What is needed:
If a line of the material holds the string "input", please copy it.

Supplied records:
- - -

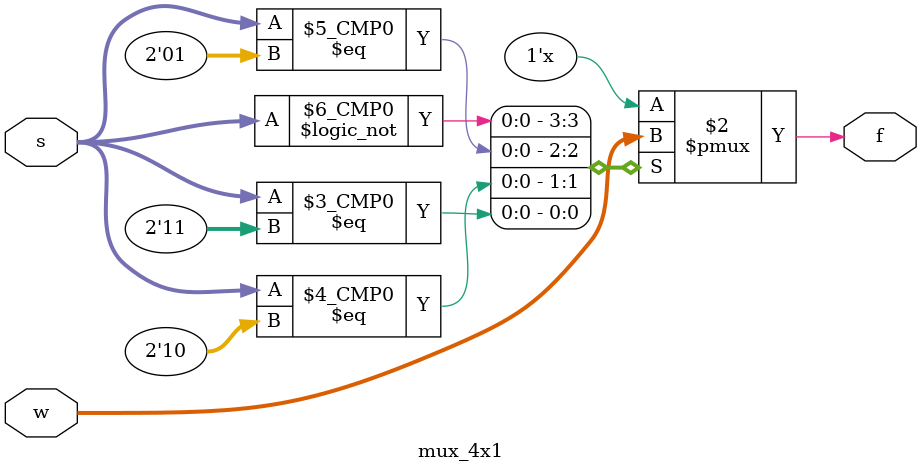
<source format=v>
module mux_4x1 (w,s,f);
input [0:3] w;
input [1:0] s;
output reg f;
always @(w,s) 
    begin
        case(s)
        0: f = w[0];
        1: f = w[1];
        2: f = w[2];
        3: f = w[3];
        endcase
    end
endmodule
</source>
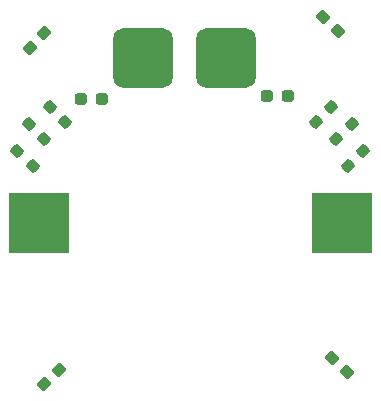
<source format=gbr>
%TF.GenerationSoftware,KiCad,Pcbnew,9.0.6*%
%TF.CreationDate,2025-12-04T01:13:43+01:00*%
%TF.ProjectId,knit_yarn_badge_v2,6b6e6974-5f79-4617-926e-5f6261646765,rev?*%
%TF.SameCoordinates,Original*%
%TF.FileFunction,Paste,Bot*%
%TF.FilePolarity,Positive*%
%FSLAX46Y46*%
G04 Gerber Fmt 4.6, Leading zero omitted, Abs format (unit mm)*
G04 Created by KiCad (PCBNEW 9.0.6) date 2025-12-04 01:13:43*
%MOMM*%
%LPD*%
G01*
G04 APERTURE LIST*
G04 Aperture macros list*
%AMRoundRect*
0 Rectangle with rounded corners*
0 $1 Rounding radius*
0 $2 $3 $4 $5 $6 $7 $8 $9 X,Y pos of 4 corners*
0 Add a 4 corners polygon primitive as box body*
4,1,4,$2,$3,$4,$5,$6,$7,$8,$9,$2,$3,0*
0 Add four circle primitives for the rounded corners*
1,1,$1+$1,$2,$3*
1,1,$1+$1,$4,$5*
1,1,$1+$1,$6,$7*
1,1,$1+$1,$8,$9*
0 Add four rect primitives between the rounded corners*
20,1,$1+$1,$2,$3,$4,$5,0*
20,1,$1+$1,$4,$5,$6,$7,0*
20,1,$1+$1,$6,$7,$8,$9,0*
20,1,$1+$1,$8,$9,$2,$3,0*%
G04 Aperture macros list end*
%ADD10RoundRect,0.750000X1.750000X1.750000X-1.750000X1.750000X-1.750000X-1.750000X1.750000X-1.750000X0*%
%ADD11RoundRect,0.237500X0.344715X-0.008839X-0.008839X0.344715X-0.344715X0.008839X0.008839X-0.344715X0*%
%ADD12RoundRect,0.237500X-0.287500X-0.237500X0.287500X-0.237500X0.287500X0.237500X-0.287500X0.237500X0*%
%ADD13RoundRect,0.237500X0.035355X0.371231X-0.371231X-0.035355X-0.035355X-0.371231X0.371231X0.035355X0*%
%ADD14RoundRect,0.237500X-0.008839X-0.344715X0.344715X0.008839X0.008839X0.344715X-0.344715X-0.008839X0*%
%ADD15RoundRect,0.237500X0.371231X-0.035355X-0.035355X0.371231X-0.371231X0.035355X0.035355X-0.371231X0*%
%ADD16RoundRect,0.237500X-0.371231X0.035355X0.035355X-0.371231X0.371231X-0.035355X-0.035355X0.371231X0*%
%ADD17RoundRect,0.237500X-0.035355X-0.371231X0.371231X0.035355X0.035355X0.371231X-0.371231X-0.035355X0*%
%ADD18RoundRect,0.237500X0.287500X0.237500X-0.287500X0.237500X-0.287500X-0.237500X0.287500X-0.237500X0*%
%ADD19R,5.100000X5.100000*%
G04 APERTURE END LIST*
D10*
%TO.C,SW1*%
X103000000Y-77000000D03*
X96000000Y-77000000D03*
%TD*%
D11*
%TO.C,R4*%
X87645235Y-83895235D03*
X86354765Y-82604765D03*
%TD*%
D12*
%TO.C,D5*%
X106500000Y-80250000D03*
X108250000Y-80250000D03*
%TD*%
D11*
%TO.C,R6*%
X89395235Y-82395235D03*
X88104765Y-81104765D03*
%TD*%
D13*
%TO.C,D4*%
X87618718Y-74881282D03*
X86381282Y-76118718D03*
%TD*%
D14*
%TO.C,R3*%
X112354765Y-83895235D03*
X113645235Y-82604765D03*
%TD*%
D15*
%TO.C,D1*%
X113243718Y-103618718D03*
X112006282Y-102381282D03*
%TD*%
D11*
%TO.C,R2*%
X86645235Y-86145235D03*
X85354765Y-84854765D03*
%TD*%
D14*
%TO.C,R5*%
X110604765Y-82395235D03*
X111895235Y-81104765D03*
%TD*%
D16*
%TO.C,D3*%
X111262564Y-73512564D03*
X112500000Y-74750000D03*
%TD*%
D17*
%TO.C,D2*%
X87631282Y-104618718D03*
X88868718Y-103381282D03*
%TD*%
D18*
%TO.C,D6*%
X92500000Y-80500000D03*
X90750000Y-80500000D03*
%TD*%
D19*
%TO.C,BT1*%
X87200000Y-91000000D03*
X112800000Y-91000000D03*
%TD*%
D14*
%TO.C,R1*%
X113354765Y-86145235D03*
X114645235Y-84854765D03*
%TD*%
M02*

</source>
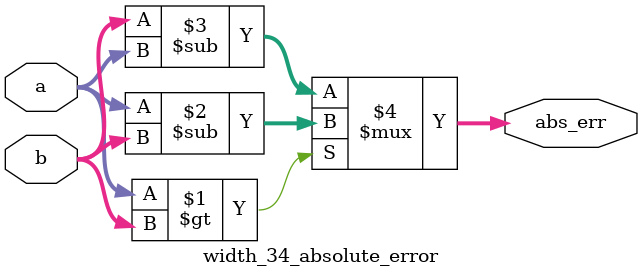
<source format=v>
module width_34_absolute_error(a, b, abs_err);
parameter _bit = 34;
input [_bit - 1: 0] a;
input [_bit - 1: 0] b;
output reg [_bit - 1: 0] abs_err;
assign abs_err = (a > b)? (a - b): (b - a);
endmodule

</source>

- - -

Answer area:
input [0:3] w;
input [1:0] s;
input [_bit - 1: 0] a;
input [_bit - 1: 0] b;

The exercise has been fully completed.